SRSF2 is a member of the serine/arginine-rich family of pre-mRNA splicing factors, which constitute part of the spliceosome. It interacts with other spliceosomal components bound to both the 5- and 3-splice sites during spliceosome assembly. SRSF2 mutations typically occur as missense mutations at Pro95. SRSF2 mutations have been reported in approximately 40% of cases of chronic myelomonocytic leukemia, but they may not have prognostic significance in that entity. Comutation of TET2 and SRSF2 was highly predictive of a myeloid neoplasm characterized by myelodysplasia and monocytosis, including but not limited to, chronic myelomonocytic leukemia.
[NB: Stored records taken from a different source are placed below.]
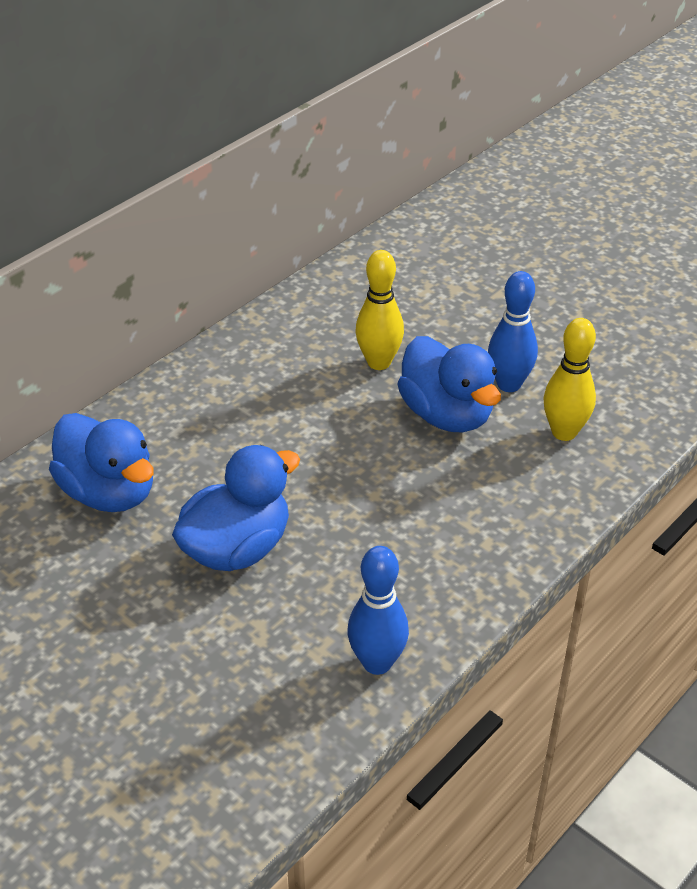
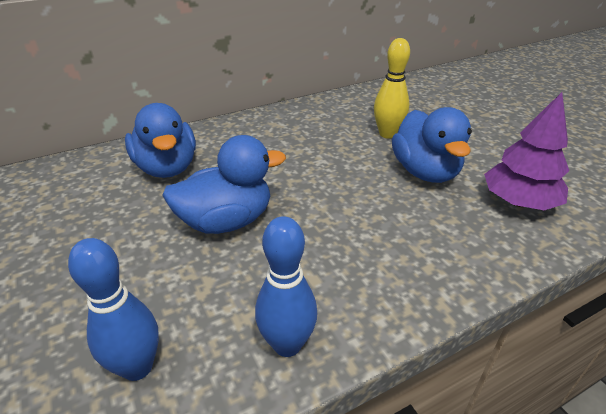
camera: 20 degrees right, 5 degrees down
blue bowling pin [488,271,538,392] -> blue bowling pin moved to [68,238,159,381]
yellow bowling pin [543,318,596,441] -> purple tree [484,92,569,210]

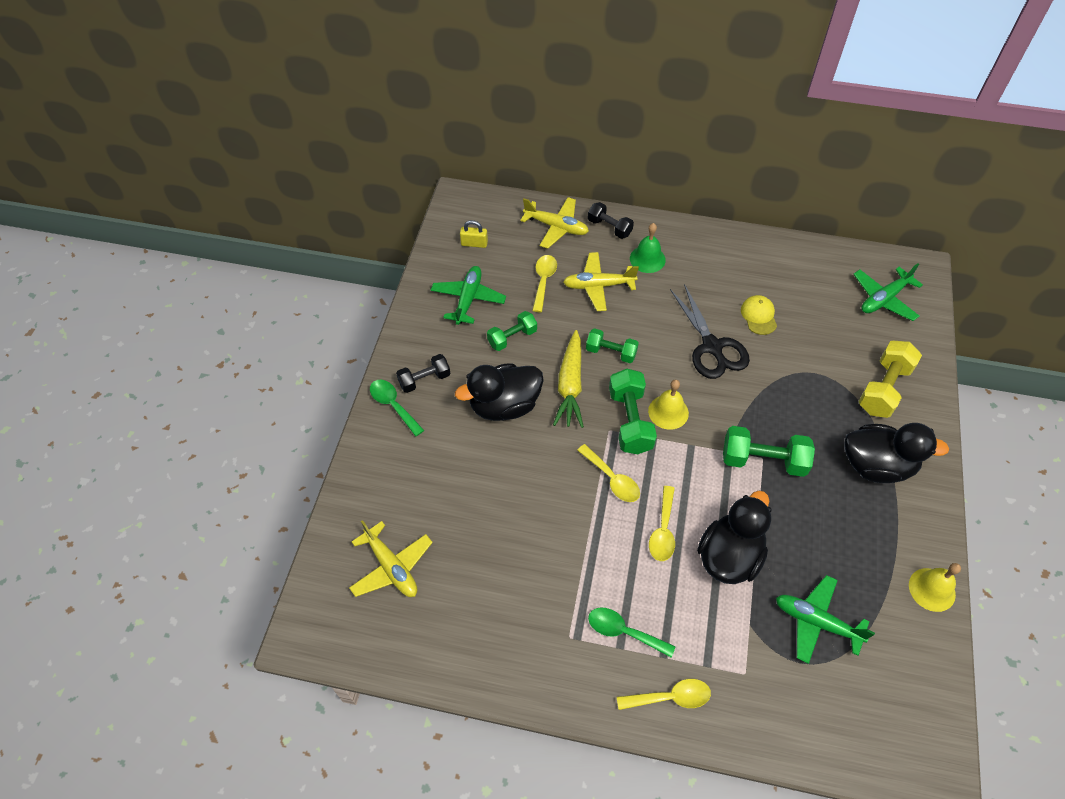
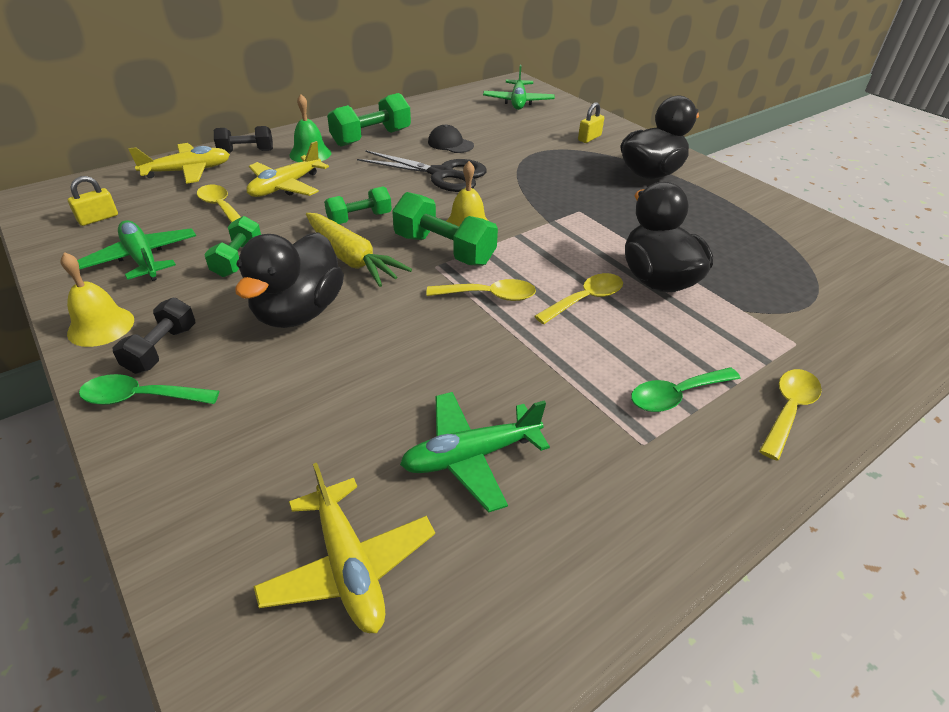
camera: 50 degrees left, 15 degrees down
yellow plane [349,520,433,597] -> yellow plane turned 60 degrees clockwise [253,463,435,633]
yellow spoon [649,486,675,561] -> yellow spoon turned 90 degrees counterclockwise [534,273,623,324]
green dumbbell [723,426,815,477] -> green dumbbell moved to [327,93,411,146]
yellow cap [741,295,777,335] -> black cap [428,124,474,153]
green plane [776,575,875,664] -> green plane moved to [400,392,550,513]
yellow dumbbell [859,341,922,418] -> yellow padlock [578,102,604,143]
yellow bell [909,563,961,612] -> yellow bell moved to [60,252,134,347]

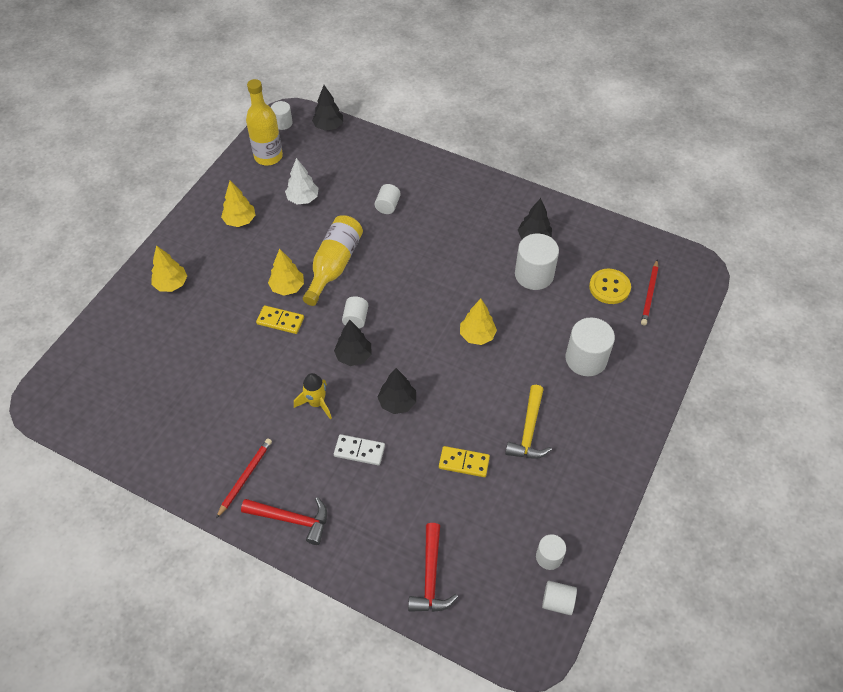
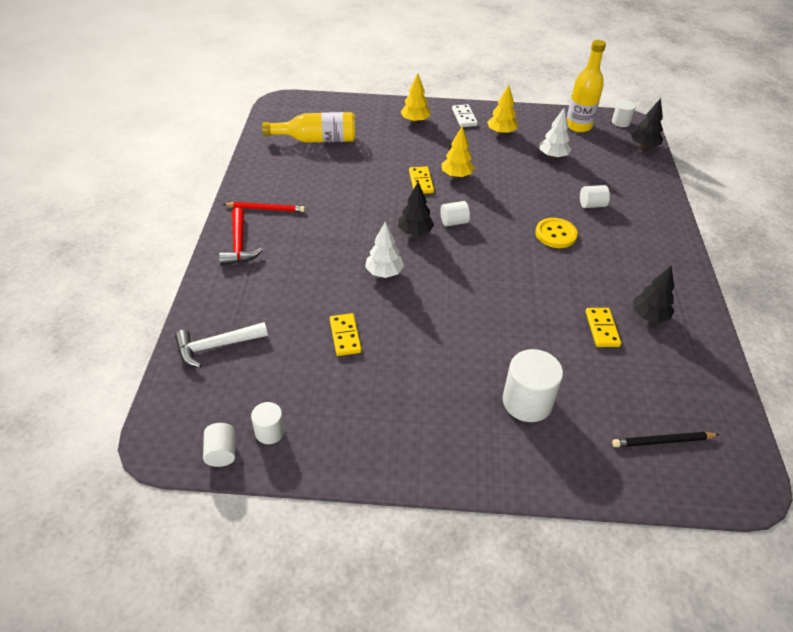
camera: 65 degrees right, 10 degrees down
yellow rocket [294,373,332,419] -> none
yellow bottle [303,215,363,306] -> yellow bottle moved to [262,112,355,143]
white domino [334,434,385,465] -> white domino moved to [452,104,478,127]
black tree [378,368,416,414] -> white tree [365,222,404,278]
red hammer [408,523,458,612] -> white hammer [175,322,268,368]
yellow tree [460,299,497,345] -> none
yellow hammer [505,385,552,459] -> none
white cylinder [515,234,559,290] -> yellow domino [586,308,621,347]
yellow button [589,269,631,304] -> yellow button moved to [535,218,578,248]
red pencil [641,260,658,326] -> black pencil [612,432,720,447]

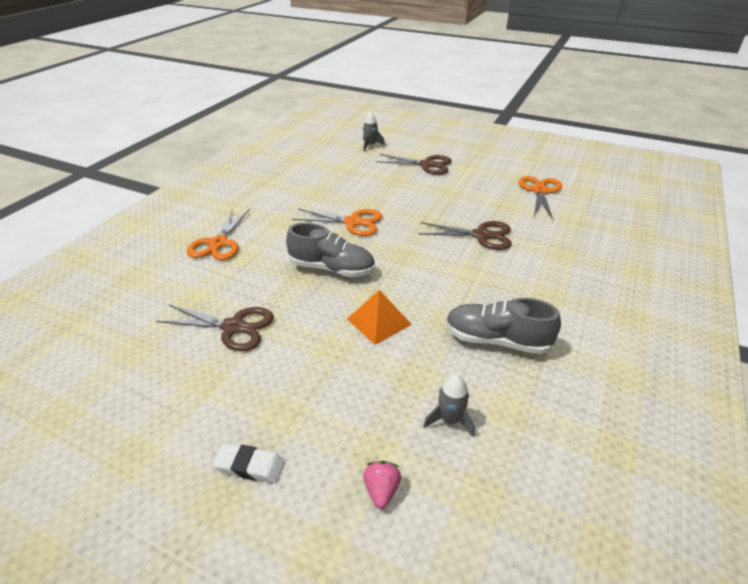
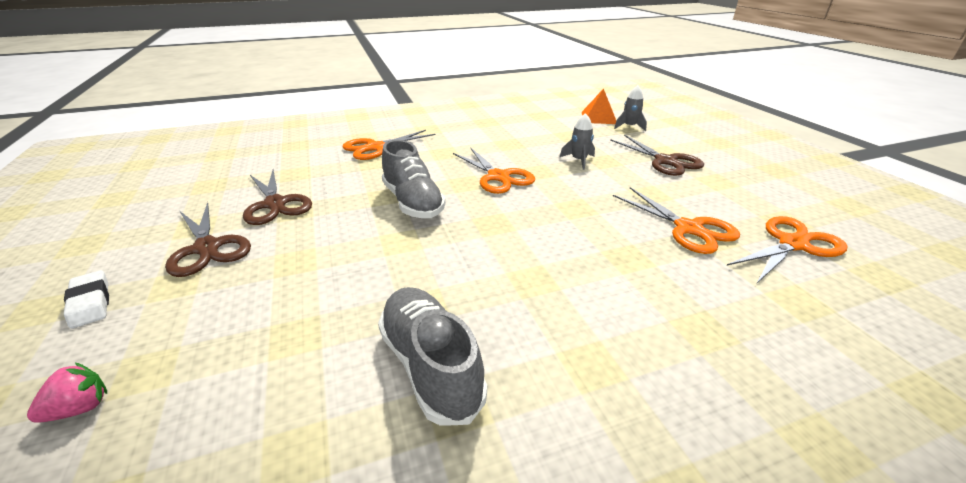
camera: 45 degrees right, 5 degrees down
orange pyramid [347,290,412,345] -> orange pyramid moved to [582,88,616,124]
brown scissors [418,221,512,250] -> brown scissors moved to [165,202,251,277]
grey rocket [423,374,475,437] -> grey rocket moved to [560,113,595,170]
none -> orange scissors [613,187,740,254]

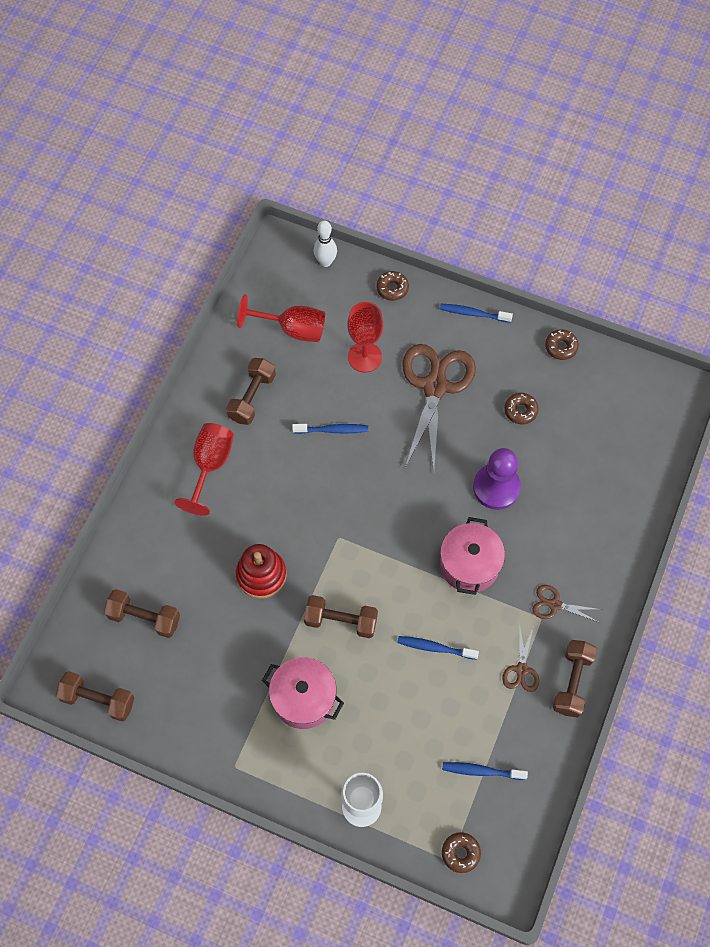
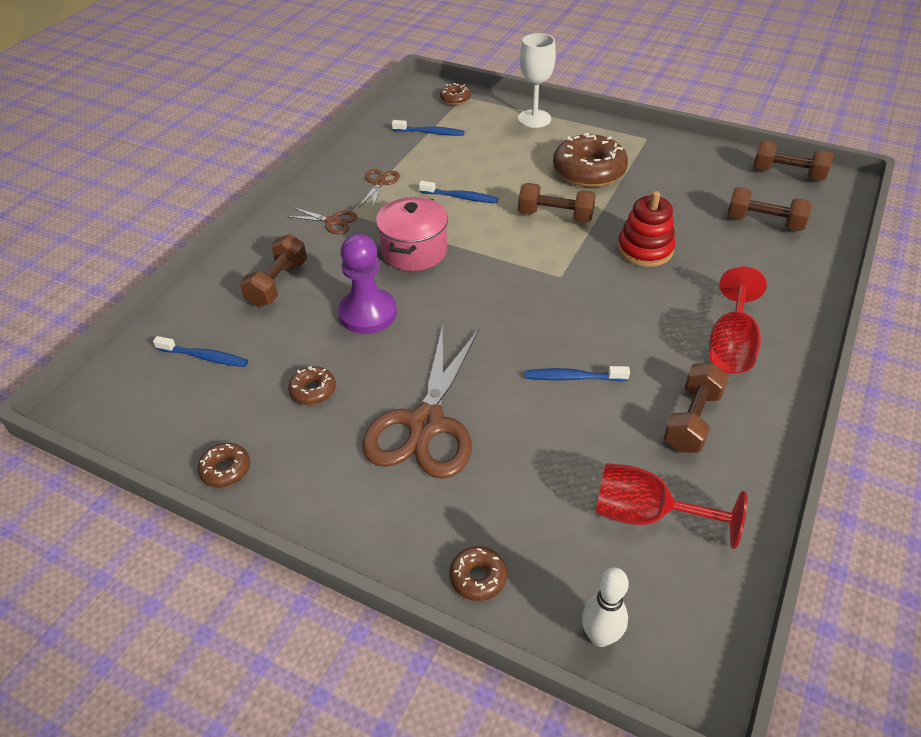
camera: 175 degrees left, 20 degrees down
pink pot [262,657,344,729] -> brown donut [553,133,628,187]
red goblet [347,302,383,373] -> none
blue toothbrush [440,304,513,323] -> blue toothbrush moved to [153,336,248,367]
brown dumbbell [553,640,597,718] -> brown dumbbell moved to [240,234,307,307]

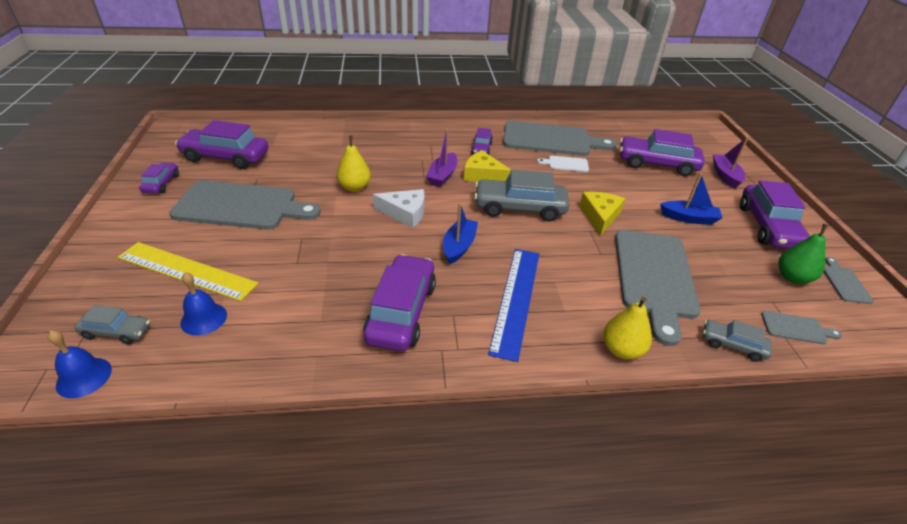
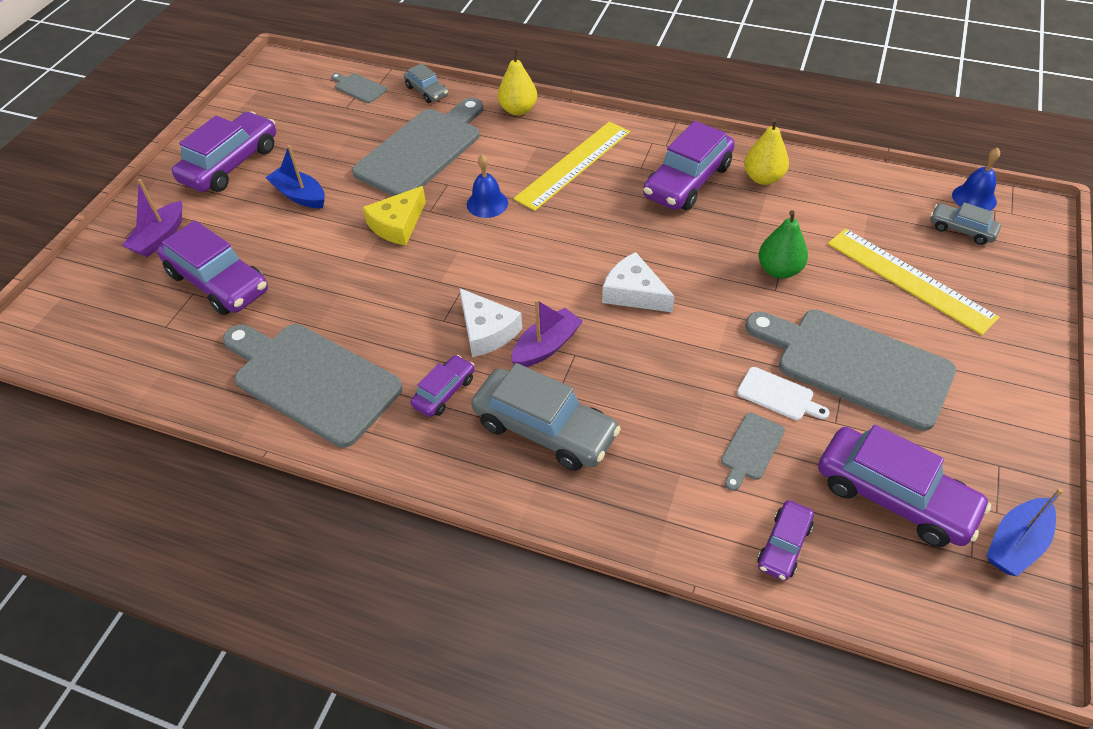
camera: 150 degrees left, 10 degrees up
purple car [139,162,179,194] -> purple car moved to [757,500,814,581]
blue bell [180,272,227,336] -> blue bell moved to [467,154,508,218]
yellow pear [336,135,371,192] -> yellow pear moved to [744,118,789,185]
blue boat [443,203,478,264] -> blue boat moved to [986,488,1063,576]
yellow cheese [464,150,511,182] -> white cheese [459,288,522,357]
grey car [474,169,569,222] -> grey car moved to [471,363,621,471]
blue ruler [488,249,539,362] -> yellow ruler [514,121,630,211]
white cutting board [537,156,589,172] -> white cutting board moved to [737,367,830,420]
green pear [778,224,828,284] -> green pear moved to [759,210,808,279]
grey cutting board [824,257,874,304] -> grey cutting board moved to [721,413,785,491]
In addition, SRSF2 mutations have been reported in approximately 15-20% of cases of myelodysplastic syndrome. SRSF2 mutations have also been described in 5-20% of patients with acute myeloid leukemia and appear to be enriched among AML patients with reduced blast counts. SRSF2 has been found to be mutated in approximately 10% of cases of primary myelofibrosis where mutations may occur together with mutations in JAK2, MPL, TET2, CBL, ASXL1, EZH2, IDH1/2. SRSF2 mutations are also present in 8% of blastic plasmacytoid dendritic cell neoplasm and 3% of polythemia vera. SRSF2 mutations tend to be (although are not entirely) exclusive of mutations in other splicing factor components. SRSF2 mutations are associated with a poor prognosis in myelodysplastic syndrome (NCCN Guidelines for Myelodysplastic Syndromes), primary myelofibrosis, polycythemia vera, and KIT D816V-mutated advanced systemic mastocytosis. SRSF2 mutations are also reported to be highly specific for secondary acute myeloid leukemia, and may also be helpful in identifying a subset of elderly patients with de novo acute myeloid leukemia and therapy-related AML with worse clinical outcomes.